▸ **Input**:

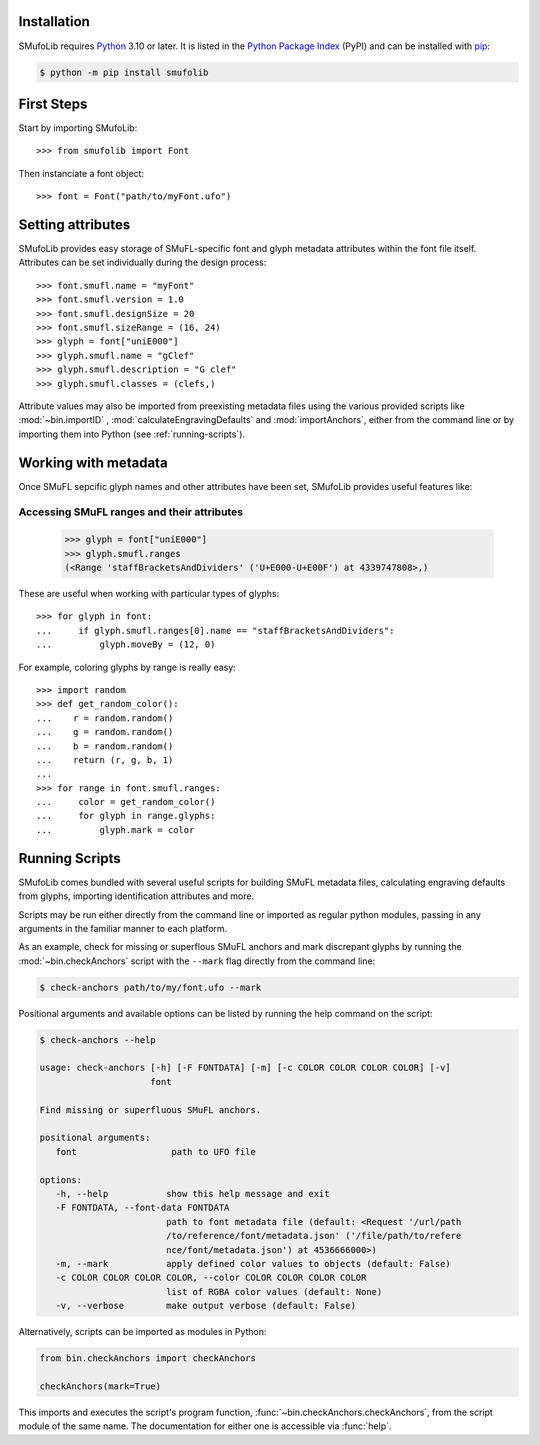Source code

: Installation
============

SMufoLib requires `Python <http://www.python.org/download/>`__ 3.10 or
later. It is listed in the `Python Package Index
<https://pypi.org/project/smufolib>`_ (PyPI) and can be installed with
`pip <https://pip.pypa.io/>`__:

.. code:: zsh

    $ python -m pip install smufolib

First Steps
===========

Start by importing SMufoLib::

   >>> from smufolib import Font

Then instanciate a font object::

   >>> font = Font("path/to/myFont.ufo")

Setting attributes
==================

SMufoLib provides easy storage of SMuFL-specific font and glyph metadata attributes within the font file itself. Attributes can be set individually during the design process::

   >>> font.smufl.name = "myFont"
   >>> font.smufl.version = 1.0
   >>> font.smufl.designSize = 20
   >>> font.smufl.sizeRange = (16, 24)
   >>> glyph = font["uniE000"]
   >>> glyph.smufl.name = "gClef"
   >>> glyph.smufl.description = "G clef"
   >>> glyph.smufl.classes = (clefs,)

Attribute values may also be imported from preexisting metadata files using the various provided scripts like :mod:`~bin.importID` , :mod:`calculateEngravingDefaults` and :mod:`importAnchors`, either from the command line or by importing them into Python (see :ref:`running-scripts`).

Working with metadata
=====================

Once SMuFL sepcific glyph names and other attributes have been set, SMufoLib provides useful features like:

Accessing SMuFL ranges and their attributes
-------------------------------------------

   >>> glyph = font["uniE000"]
   >>> glyph.smufl.ranges
   (<Range 'staffBracketsAndDividers' ('U+E000-U+E00F') at 4339747808>,)

These are useful when working with particular types of glyphs::

   >>> for glyph in font:
   ...     if glyph.smufl.ranges[0].name == "staffBracketsAndDividers":
   ...         glyph.moveBy = (12, 0)


For example, coloring glyphs by range is really easy::

   >>> import random
   >>> def get_random_color():
   ...    r = random.random()
   ...    g = random.random()
   ...    b = random.random()
   ...    return (r, g, b, 1)
   ...
   >>> for range in font.smufl.ranges:
   ...     color = get_random_color()
   ...     for glyph in range.glyphs:
   ...         glyph.mark = color

.. _running-scripts

Running Scripts
===============

SMufoLib comes bundled with several useful scripts for building SMuFL
metadata files, calculating engraving defaults from glyphs, importing
identification attributes and more.

Scripts may be run either directly from the command line or imported as
regular python modules, passing in any arguments in the familiar manner
to each platform.

As an example, check for missing or superflous SMuFL anchors and mark
discrepant glyphs by running the :mod:`~bin.checkAnchors` script with
the ``--mark`` flag directly from the command line:

.. code:: zsh

   $ check-anchors path/to/my/font.ufo --mark

Positional arguments and available options can be listed by running the
help command on the script:

.. code:: zsh

   $ check-anchors --help

   usage: check-anchors [-h] [-F FONTDATA] [-m] [-c COLOR COLOR COLOR COLOR] [-v]
                        font

   Find missing or superfluous SMuFL anchors.

   positional arguments:
      font                  path to UFO file

   options:
      -h, --help           show this help message and exit
      -F FONTDATA, --font-data FONTDATA
                           path to font metadata file (default: <Request '/url/path
                           /to/reference/font/metadata.json' ('/file/path/to/refere
                           nce/font/metadata.json') at 4536666000>)
      -m, --mark           apply defined color values to objects (default: False)
      -c COLOR COLOR COLOR COLOR, --color COLOR COLOR COLOR COLOR
                           list of RGBA color values (default: None)
      -v, --verbose        make output verbose (default: False)


Alternatively, scripts can be imported as modules in Python:

.. code:: Py3

   from bin.checkAnchors import checkAnchors

   checkAnchors(mark=True)

This imports and executes the script's program
function, :func:`~bin.checkAnchors.checkAnchors`, from the script module of the same
name. The documentation for either one is accessible via :func:`help`.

▸ **Work to complete**:
Going through the listing above, tally the lines that contain the word "https" and report the total alone.

▸ **Exercise solution**:
2